• [Prompt]
Copy out the entries that follow, unchanged.

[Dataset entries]
****

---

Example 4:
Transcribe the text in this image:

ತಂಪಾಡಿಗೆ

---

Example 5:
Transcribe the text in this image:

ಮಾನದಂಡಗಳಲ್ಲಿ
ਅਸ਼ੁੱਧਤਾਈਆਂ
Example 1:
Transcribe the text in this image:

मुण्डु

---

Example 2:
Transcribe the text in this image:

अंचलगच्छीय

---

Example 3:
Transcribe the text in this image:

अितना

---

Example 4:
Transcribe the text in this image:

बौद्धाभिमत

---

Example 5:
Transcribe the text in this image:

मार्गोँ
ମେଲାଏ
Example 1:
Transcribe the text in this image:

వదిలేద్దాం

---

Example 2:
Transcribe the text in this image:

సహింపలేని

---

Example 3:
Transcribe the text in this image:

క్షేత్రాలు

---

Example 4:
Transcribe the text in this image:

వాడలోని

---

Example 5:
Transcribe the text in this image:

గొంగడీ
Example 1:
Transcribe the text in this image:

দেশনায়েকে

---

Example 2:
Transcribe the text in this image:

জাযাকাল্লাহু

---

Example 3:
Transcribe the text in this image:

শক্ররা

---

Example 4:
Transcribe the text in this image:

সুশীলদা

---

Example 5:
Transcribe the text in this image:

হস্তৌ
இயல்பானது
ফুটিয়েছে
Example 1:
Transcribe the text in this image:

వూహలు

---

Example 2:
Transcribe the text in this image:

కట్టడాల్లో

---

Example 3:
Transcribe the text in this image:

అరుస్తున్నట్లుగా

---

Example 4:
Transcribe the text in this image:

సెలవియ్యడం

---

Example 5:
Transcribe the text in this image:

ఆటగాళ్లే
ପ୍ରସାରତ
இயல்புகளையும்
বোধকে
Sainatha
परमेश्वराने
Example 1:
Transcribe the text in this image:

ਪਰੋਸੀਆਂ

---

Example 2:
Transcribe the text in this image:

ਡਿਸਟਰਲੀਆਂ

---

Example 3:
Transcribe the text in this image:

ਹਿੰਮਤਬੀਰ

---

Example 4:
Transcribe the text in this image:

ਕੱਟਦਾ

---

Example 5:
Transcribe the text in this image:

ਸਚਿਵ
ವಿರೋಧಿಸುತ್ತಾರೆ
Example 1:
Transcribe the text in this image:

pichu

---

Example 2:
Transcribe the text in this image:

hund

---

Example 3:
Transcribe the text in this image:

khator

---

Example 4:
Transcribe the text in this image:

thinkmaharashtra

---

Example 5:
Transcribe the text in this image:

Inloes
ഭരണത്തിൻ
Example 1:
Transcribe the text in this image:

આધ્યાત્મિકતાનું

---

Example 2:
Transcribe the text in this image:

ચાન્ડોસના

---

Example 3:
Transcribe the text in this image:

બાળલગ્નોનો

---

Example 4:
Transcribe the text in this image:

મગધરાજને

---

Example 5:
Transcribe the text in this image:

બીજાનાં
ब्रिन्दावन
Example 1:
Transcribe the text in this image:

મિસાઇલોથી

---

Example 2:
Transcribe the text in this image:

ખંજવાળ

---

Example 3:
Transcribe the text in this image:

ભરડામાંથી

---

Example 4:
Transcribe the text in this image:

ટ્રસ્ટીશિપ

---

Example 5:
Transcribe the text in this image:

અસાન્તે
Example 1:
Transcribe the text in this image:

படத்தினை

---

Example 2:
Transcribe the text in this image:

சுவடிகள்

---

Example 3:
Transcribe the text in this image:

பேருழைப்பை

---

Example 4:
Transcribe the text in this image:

****

• [Task response]
---

Example 4:
Transcribe the text in this image:

ತಂಪಾಡಿಗೆ

---

Example 5:
Transcribe the text in this image:

ಮಾನದಂಡಗಳಲ್ಲಿ
ਅਸ਼ੁੱਧਤਾਈਆਂ
Example 1:
Transcribe the text in this image:

मुण्डु

---

Example 2:
Transcribe the text in this image:

अंचलगच्छीय

---

Example 3:
Transcribe the text in this image:

अितना

---

Example 4:
Transcribe the text in this image:

बौद्धाभिमत

---

Example 5:
Transcribe the text in this image:

मार्गोँ
ମେଲାଏ
Example 1:
Transcribe the text in this image:

వదిలేద్దాం

---

Example 2:
Transcribe the text in this image:

సహింపలేని

---

Example 3:
Transcribe the text in this image:

క్షేత్రాలు

---

Example 4:
Transcribe the text in this image:

వాడలోని

---

Example 5:
Transcribe the text in this image:

గొంగడీ
Example 1:
Transcribe the text in this image:

দেশনায়েকে

---

Example 2:
Transcribe the text in this image:

জাযাকাল্লাহু

---

Example 3:
Transcribe the text in this image:

শক্ররা

---

Example 4:
Transcribe the text in this image:

সুশীলদা

---

Example 5:
Transcribe the text in this image:

হস্তৌ
இயல்பானது
ফুটিয়েছে
Example 1:
Transcribe the text in this image:

వూహలు

---

Example 2:
Transcribe the text in this image:

కట్టడాల్లో

---

Example 3:
Transcribe the text in this image:

అరుస్తున్నట్లుగా

---

Example 4:
Transcribe the text in this image:

సెలవియ్యడం

---

Example 5:
Transcribe the text in this image:

ఆటగాళ్లే
ପ୍ରସାରତ
இயல்புகளையும்
বোধকে
Sainatha
परमेश्वराने
Example 1:
Transcribe the text in this image:

ਪਰੋਸੀਆਂ

---

Example 2:
Transcribe the text in this image:

ਡਿਸਟਰਲੀਆਂ

---

Example 3:
Transcribe the text in this image:

ਹਿੰਮਤਬੀਰ

---

Example 4:
Transcribe the text in this image:

ਕੱਟਦਾ

---

Example 5:
Transcribe the text in this image:

ਸਚਿਵ
ವಿರೋಧಿಸುತ್ತಾರೆ
Example 1:
Transcribe the text in this image:

pichu

---

Example 2:
Transcribe the text in this image:

hund

---

Example 3:
Transcribe the text in this image:

khator

---

Example 4:
Transcribe the text in this image:

thinkmaharashtra

---

Example 5:
Transcribe the text in this image:

Inloes
ഭരണത്തിൻ
Example 1:
Transcribe the text in this image:

આધ્યાત્મિકતાનું

---

Example 2:
Transcribe the text in this image:

ચાન્ડોસના

---

Example 3:
Transcribe the text in this image:

બાળલગ્નોનો

---

Example 4:
Transcribe the text in this image:

મગધરાજને

---

Example 5:
Transcribe the text in this image:

બીજાનાં
ब्रिन्दावन
Example 1:
Transcribe the text in this image:

મિસાઇલોથી

---

Example 2:
Transcribe the text in this image:

ખંજવાળ

---

Example 3:
Transcribe the text in this image:

ભરડામાંથી

---

Example 4:
Transcribe the text in this image:

ટ્રસ્ટીશિપ

---

Example 5:
Transcribe the text in this image:

અસાન્તે
Example 1:
Transcribe the text in this image:

படத்தினை

---

Example 2:
Transcribe the text in this image:

சுவடிகள்

---

Example 3:
Transcribe the text in this image:

பேருழைப்பை

---

Example 4:
Transcribe the text in this image:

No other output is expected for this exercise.